Namun sayang, beliau tidak dapat menyelesaikan kuliahnya. Dengan bekal ilmu yang dimilikinya, Titie
pernah berkecimpung dalam dunia jurnalistik. Beliau pernah bekerja di majalah Hidup di Malang sebagai
redaktur pada tahun 1957-1959 dan di majalah Wanita pada tahun 1959-1960. Bersama Drs. Lukman
Umar, Titie mendirikan majalah Kartini dan menjabat sebagai pemimpin Redaksi.

Muhammad Said, ayah Titie adalah seoarang guru, tentara, dan penulis di zaman Belanada. Oleh karena
itu, Titie dari kecil sudah dilatih menulis oleh ayahnya. Akhirnya, Titie pun menggeluti dunia sastra. H.B.
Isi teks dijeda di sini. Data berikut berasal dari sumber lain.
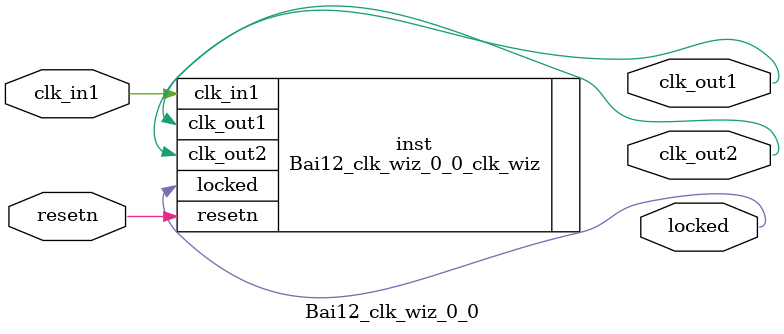
<source format=v>


`timescale 1ps/1ps

(* CORE_GENERATION_INFO = "Bai12_clk_wiz_0_0,clk_wiz_v6_0_11_0_0,{component_name=Bai12_clk_wiz_0_0,use_phase_alignment=true,use_min_o_jitter=false,use_max_i_jitter=false,use_dyn_phase_shift=false,use_inclk_switchover=false,use_dyn_reconfig=false,enable_axi=0,feedback_source=FDBK_AUTO,PRIMITIVE=MMCM,num_out_clk=2,clkin1_period=10.000,clkin2_period=10.000,use_power_down=false,use_reset=true,use_locked=true,use_inclk_stopped=false,feedback_type=SINGLE,CLOCK_MGR_TYPE=NA,manual_override=false}" *)

module Bai12_clk_wiz_0_0 
 (
  // Clock out ports
  output        clk_out1,
  output        clk_out2,
  // Status and control signals
  input         resetn,
  output        locked,
 // Clock in ports
  input         clk_in1
 );

  Bai12_clk_wiz_0_0_clk_wiz inst
  (
  // Clock out ports  
  .clk_out1(clk_out1),
  .clk_out2(clk_out2),
  // Status and control signals               
  .resetn(resetn), 
  .locked(locked),
 // Clock in ports
  .clk_in1(clk_in1)
  );

endmodule

</source>
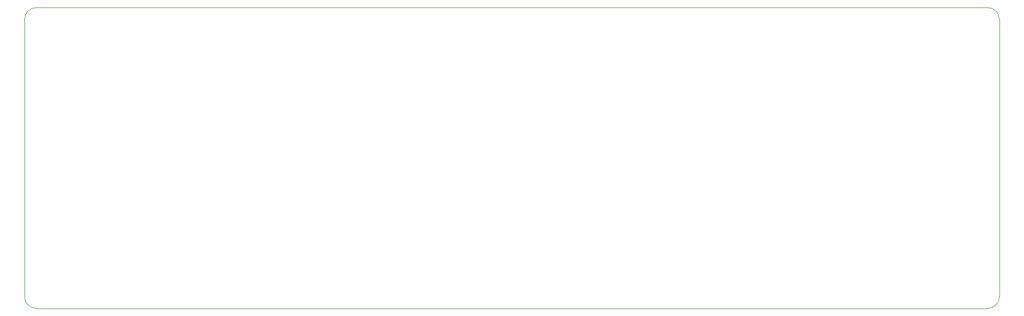
<source format=gbr>
%TF.GenerationSoftware,KiCad,Pcbnew,9.0.0*%
%TF.CreationDate,2025-03-11T11:24:18+01:00*%
%TF.ProjectId,CNIX V2 Control Board,434e4958-2056-4322-9043-6f6e74726f6c,rev?*%
%TF.SameCoordinates,Original*%
%TF.FileFunction,Profile,NP*%
%FSLAX46Y46*%
G04 Gerber Fmt 4.6, Leading zero omitted, Abs format (unit mm)*
G04 Created by KiCad (PCBNEW 9.0.0) date 2025-03-11 11:24:18*
%MOMM*%
%LPD*%
G01*
G04 APERTURE LIST*
%TA.AperFunction,Profile*%
%ADD10C,0.050000*%
%TD*%
G04 APERTURE END LIST*
D10*
X67000000Y-131000000D02*
G75*
G02*
X65000000Y-129000000I0J2000000D01*
G01*
X228000000Y-80000000D02*
G75*
G02*
X230000000Y-82000000I0J-2000000D01*
G01*
X65000000Y-129000000D02*
X65000000Y-82000000D01*
X230000000Y-82000000D02*
X230000000Y-129000000D01*
X230000000Y-129000000D02*
G75*
G02*
X228000000Y-131000000I-2000000J0D01*
G01*
X67000000Y-80000000D02*
X228000000Y-80000000D01*
X228000000Y-131000000D02*
X67000000Y-131000000D01*
X65000000Y-82000000D02*
G75*
G02*
X67000000Y-80000000I2000000J0D01*
G01*
M02*

</source>
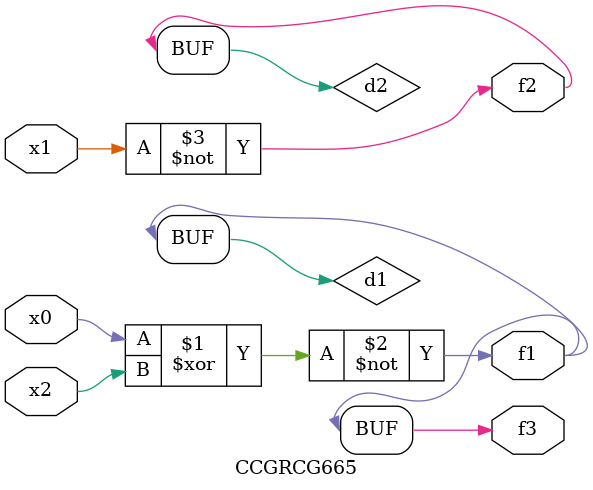
<source format=v>
module CCGRCG665(
	input x0, x1, x2,
	output f1, f2, f3
);

	wire d1, d2, d3;

	xnor (d1, x0, x2);
	nand (d2, x1);
	nor (d3, x1, x2);
	assign f1 = d1;
	assign f2 = d2;
	assign f3 = d1;
endmodule

</source>
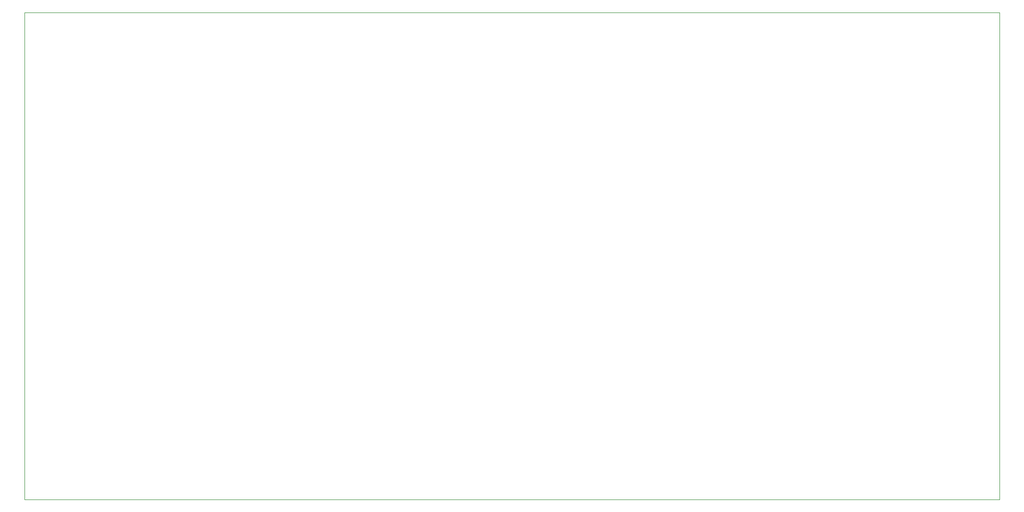
<source format=gbr>
%TF.GenerationSoftware,KiCad,Pcbnew,9.0.6*%
%TF.CreationDate,2026-01-24T17:24:49-08:00*%
%TF.ProjectId,board,626f6172-642e-46b6-9963-61645f706362,rev?*%
%TF.SameCoordinates,Original*%
%TF.FileFunction,Profile,NP*%
%FSLAX46Y46*%
G04 Gerber Fmt 4.6, Leading zero omitted, Abs format (unit mm)*
G04 Created by KiCad (PCBNEW 9.0.6) date 2026-01-24 17:24:49*
%MOMM*%
%LPD*%
G01*
G04 APERTURE LIST*
%TA.AperFunction,Profile*%
%ADD10C,0.050000*%
%TD*%
G04 APERTURE END LIST*
D10*
X25000000Y-60000000D02*
X190000000Y-60000000D01*
X190000000Y-142500000D01*
X25000000Y-142500000D01*
X25000000Y-60000000D01*
M02*

</source>
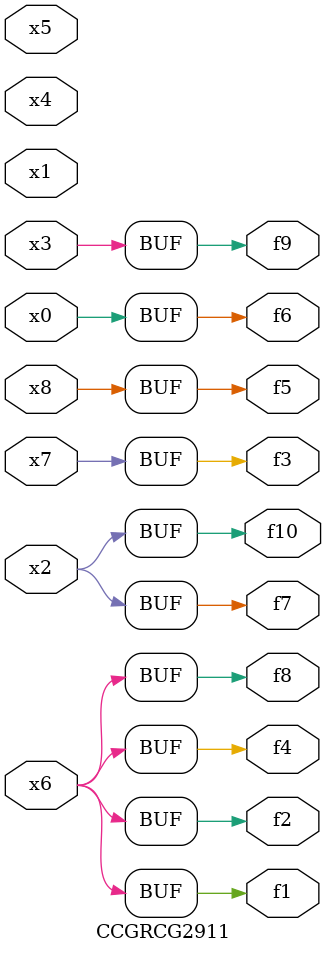
<source format=v>
module CCGRCG2911(
	input x0, x1, x2, x3, x4, x5, x6, x7, x8,
	output f1, f2, f3, f4, f5, f6, f7, f8, f9, f10
);
	assign f1 = x6;
	assign f2 = x6;
	assign f3 = x7;
	assign f4 = x6;
	assign f5 = x8;
	assign f6 = x0;
	assign f7 = x2;
	assign f8 = x6;
	assign f9 = x3;
	assign f10 = x2;
endmodule

</source>
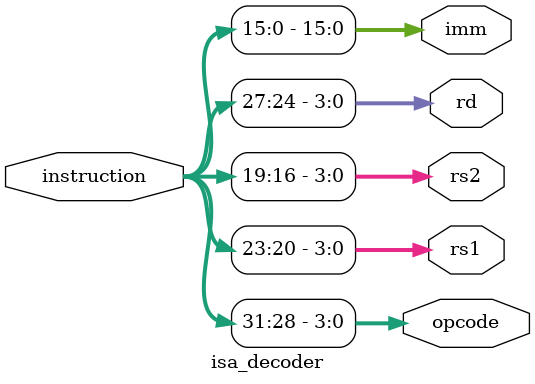
<source format=v>
module isa_decoder (
    input wire [31:0] instruction,
    output wire [3:0] opcode,
    output wire [3:0] rs1,
    output wire [3:0] rs2,
    output wire [3:0] rd,
    output wire [15:0] imm
);

    assign opcode = instruction[31:28];
    assign rd = instruction[27:24];
    assign rs1 = instruction[23:20];
    assign rs2 = instruction[19:16];
    assign imm = instruction[15:0];
    
endmodule
</source>
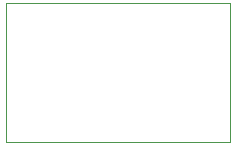
<source format=gbr>
%TF.GenerationSoftware,KiCad,Pcbnew,8.0.7*%
%TF.CreationDate,2025-02-04T22:08:06-05:00*%
%TF.ProjectId,GSCARTSW_RT4K,47534341-5254-4535-975f-5254344b2e6b,rev?*%
%TF.SameCoordinates,Original*%
%TF.FileFunction,Profile,NP*%
%FSLAX46Y46*%
G04 Gerber Fmt 4.6, Leading zero omitted, Abs format (unit mm)*
G04 Created by KiCad (PCBNEW 8.0.7) date 2025-02-04 22:08:06*
%MOMM*%
%LPD*%
G01*
G04 APERTURE LIST*
%TA.AperFunction,Profile*%
%ADD10C,0.050000*%
%TD*%
G04 APERTURE END LIST*
D10*
X128000000Y-103250000D02*
X128000000Y-115000000D01*
X128000000Y-115000000D02*
X147000000Y-115000000D01*
X147000000Y-103250000D02*
X128000000Y-103250000D01*
X147000000Y-115000000D02*
X147000000Y-103250000D01*
M02*

</source>
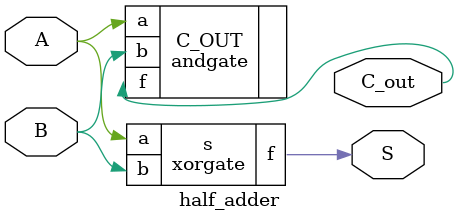
<source format=sv>
`timescale 1ns / 1ps
module xorgate ( 
input logic a,
input logic b,
output logic f
);

xor x1(f, a, b);  // XOR gate
endmodule 



module half_adder(
input logic A,
input logic B,
output logic C_out,
output logic S
    );
    
andgate C_OUT( .f(C_out) , .a(A) , .b(B) );
xorgate s( .f(S) , .a(A) , .b(B) );
    
endmodule

</source>
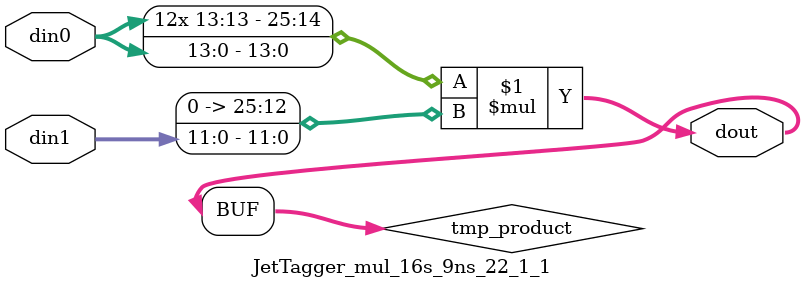
<source format=v>

`timescale 1 ns / 1 ps

  module JetTagger_mul_16s_9ns_22_1_1(din0, din1, dout);
parameter ID = 1;
parameter NUM_STAGE = 0;
parameter din0_WIDTH = 14;
parameter din1_WIDTH = 12;
parameter dout_WIDTH = 26;

input [din0_WIDTH - 1 : 0] din0; 
input [din1_WIDTH - 1 : 0] din1; 
output [dout_WIDTH - 1 : 0] dout;

wire signed [dout_WIDTH - 1 : 0] tmp_product;












assign tmp_product = $signed(din0) * $signed({1'b0, din1});









assign dout = tmp_product;







endmodule

</source>
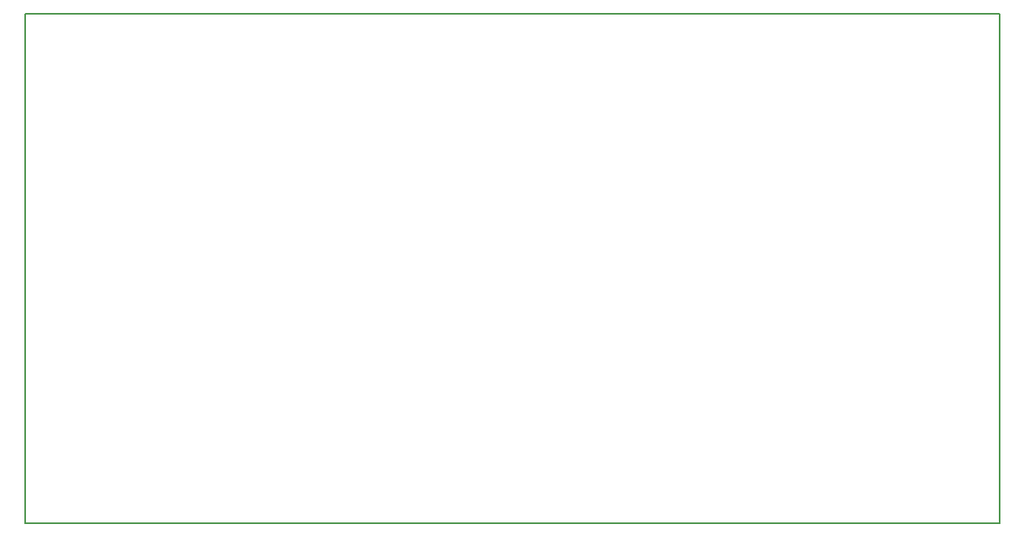
<source format=gm1>
G04 #@! TF.FileFunction,Profile,NP*
%FSLAX46Y46*%
G04 Gerber Fmt 4.6, Leading zero omitted, Abs format (unit mm)*
G04 Created by KiCad (PCBNEW 4.0.7) date 08/24/18 12:30:51*
%MOMM*%
%LPD*%
G01*
G04 APERTURE LIST*
%ADD10C,0.100000*%
%ADD11C,0.150000*%
G04 APERTURE END LIST*
D10*
D11*
X59245500Y-104013000D02*
X59245500Y-103251000D01*
X160909000Y-104013000D02*
X59245500Y-104013000D01*
X160909000Y-103060500D02*
X160909000Y-104013000D01*
X160909000Y-102235000D02*
X160909000Y-103060500D01*
X160909000Y-50800000D02*
X160909000Y-102235000D01*
X59245500Y-50800000D02*
X160909000Y-50800000D01*
X59245500Y-103251000D02*
X59245500Y-50800000D01*
M02*

</source>
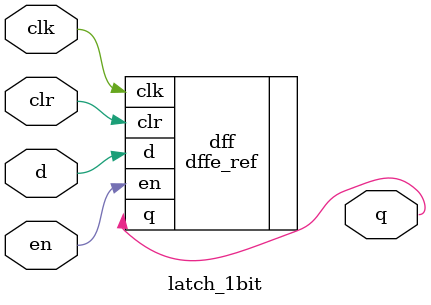
<source format=v>
module latch_1bit (q, d, clk, en, clr);

    input d;
    input clk, en, clr;
    output q;   

    dffe_ref dff(.q(q), .d(d), .clk(clk), .en(en), .clr(clr)); // ~clk because we want to latch to update on the falling edge

endmodule
</source>
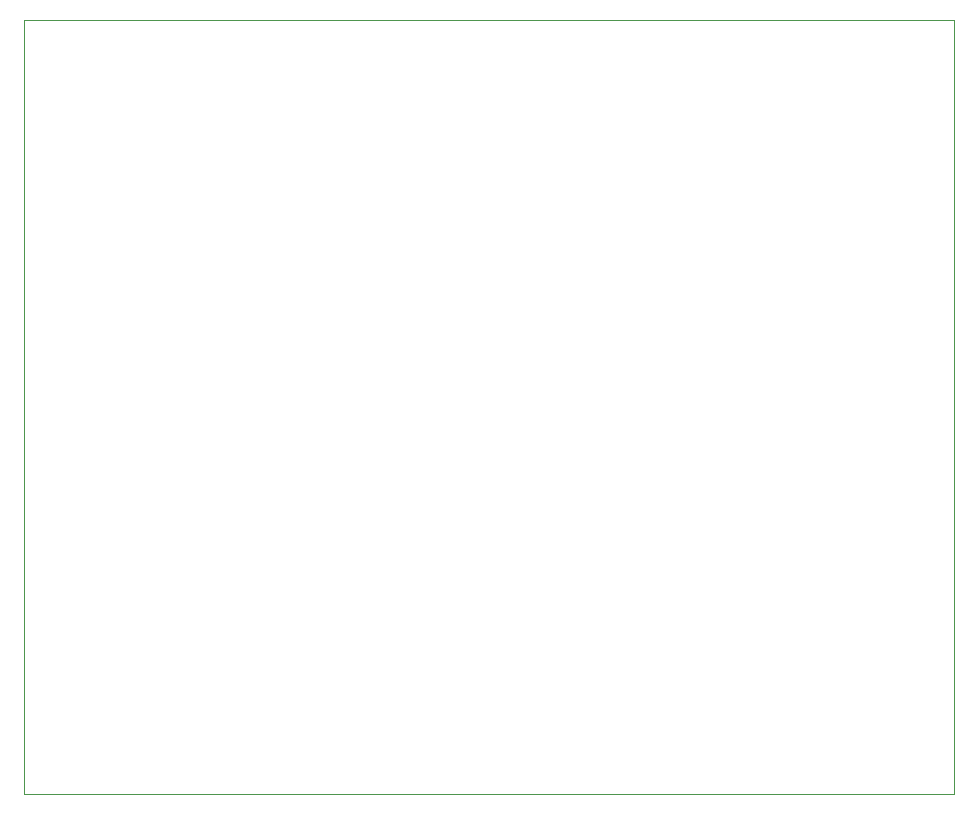
<source format=gbr>
%TF.GenerationSoftware,KiCad,Pcbnew,7.99.0-2684-g11de95778b*%
%TF.CreationDate,2023-11-20T14:54:01-05:00*%
%TF.ProjectId,ADC_MCPV01,4144435f-4d43-4505-9630-312e6b696361,rev?*%
%TF.SameCoordinates,Original*%
%TF.FileFunction,Profile,NP*%
%FSLAX46Y46*%
G04 Gerber Fmt 4.6, Leading zero omitted, Abs format (unit mm)*
G04 Created by KiCad (PCBNEW 7.99.0-2684-g11de95778b) date 2023-11-20 14:54:01*
%MOMM*%
%LPD*%
G01*
G04 APERTURE LIST*
%TA.AperFunction,Profile*%
%ADD10C,0.100000*%
%TD*%
G04 APERTURE END LIST*
D10*
X98044000Y-24892000D02*
X176784000Y-24892000D01*
X176784000Y-90424000D01*
X98044000Y-90424000D01*
X98044000Y-24892000D01*
M02*

</source>
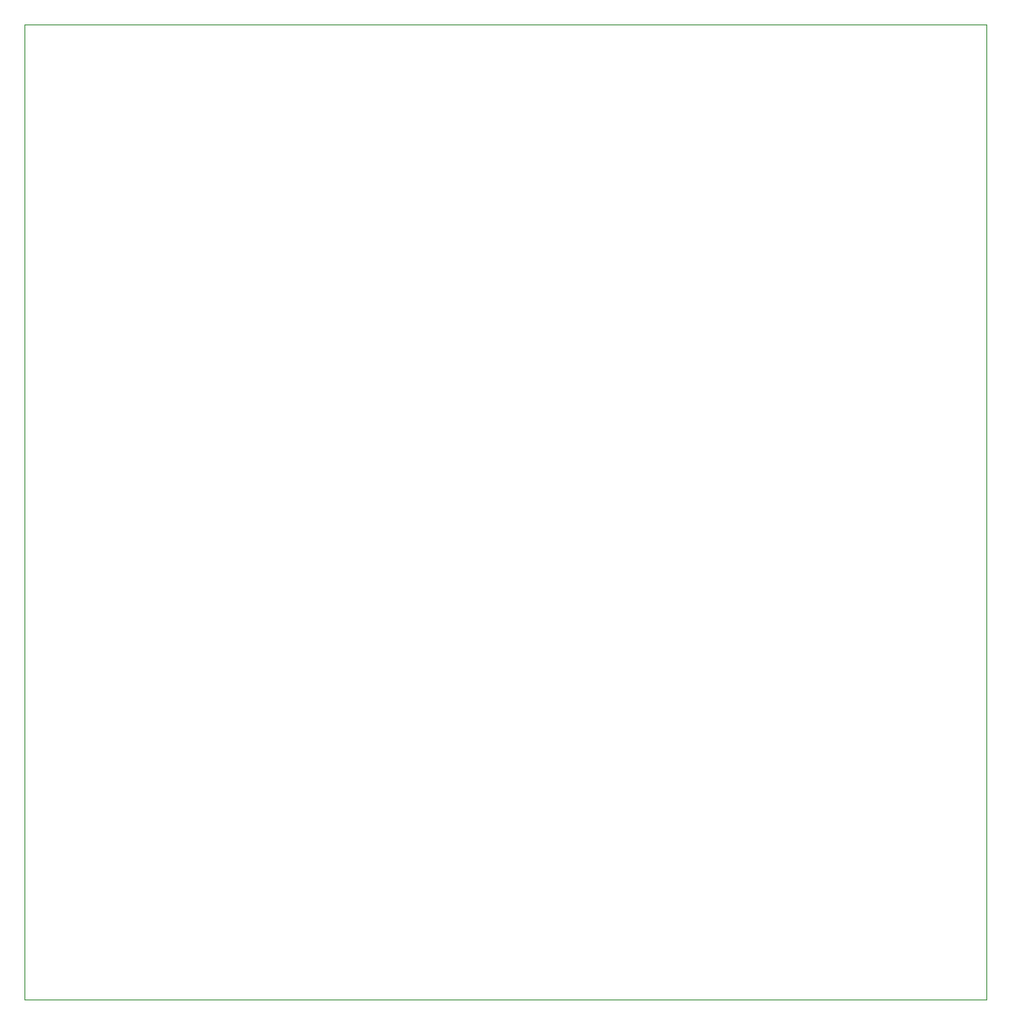
<source format=gbr>
G04 #@! TF.GenerationSoftware,KiCad,Pcbnew,(5.1.2)-2*
G04 #@! TF.CreationDate,2019-06-25T22:59:13-03:00*
G04 #@! TF.ProjectId,kicad_fuente,6b696361-645f-4667-9565-6e74652e6b69,rev?*
G04 #@! TF.SameCoordinates,Original*
G04 #@! TF.FileFunction,Profile,NP*
%FSLAX46Y46*%
G04 Gerber Fmt 4.6, Leading zero omitted, Abs format (unit mm)*
G04 Created by KiCad (PCBNEW (5.1.2)-2) date 2019-06-25 22:59:13*
%MOMM*%
%LPD*%
G04 APERTURE LIST*
%ADD10C,0.050000*%
G04 APERTURE END LIST*
D10*
X64770000Y-40640000D02*
X161290000Y-40640000D01*
X64770000Y-138430000D02*
X64770000Y-40640000D01*
X161290000Y-138430000D02*
X64770000Y-138430000D01*
X161290000Y-40640000D02*
X161290000Y-138430000D01*
M02*

</source>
Jassin (1967:73) mengemukakan bahwa Titie memberikan kesan yang jauh lebih dewasa jika
dibandingkan dengan pengarang wanita lainnya. Tokoh-tokoh yang digambarkan dalam karya-karyanya
(cerita pendek) tidak terasa canggung dan orang-orang yang menegakkan keadilan, kebenaran, serta
menjada martabat dan harga diri. Dalam buku Cerita Pendek Indonesia, Ajip Rosidi mengungkapkan
bahwa Titie seorang cerpenis yang sangat tampil melukiskan dan memotret panorama Indonesia. Hal ini
ternyata karena Titie berlatar belakang dari keluarga perintis Kemerdekaan. Selain itu, tulisannya pun
dilandasi dengan latar belakan pendidkan dan pekerjaannya. Dengan argumen kedua tokoh tersebut,
akhirnya Titie dikukuhkan sebagai cerpenis wanita yang perlu diperhitungkan dalam kesusastraan
Indonesia. Sejak SMP Titie sudah tertarik dengan sastra.Beliau sering menulis puisi yang dimuat di
majalah Brawijaya. Karena merasa tidak puas dan tidak merasa sukses dalam menulis puisi, ia beralih
meulis cerpen.

Titie Said Meninggal dunia pada 24 Oktober 2011, di RS Medistra Jakarta, karena stroke.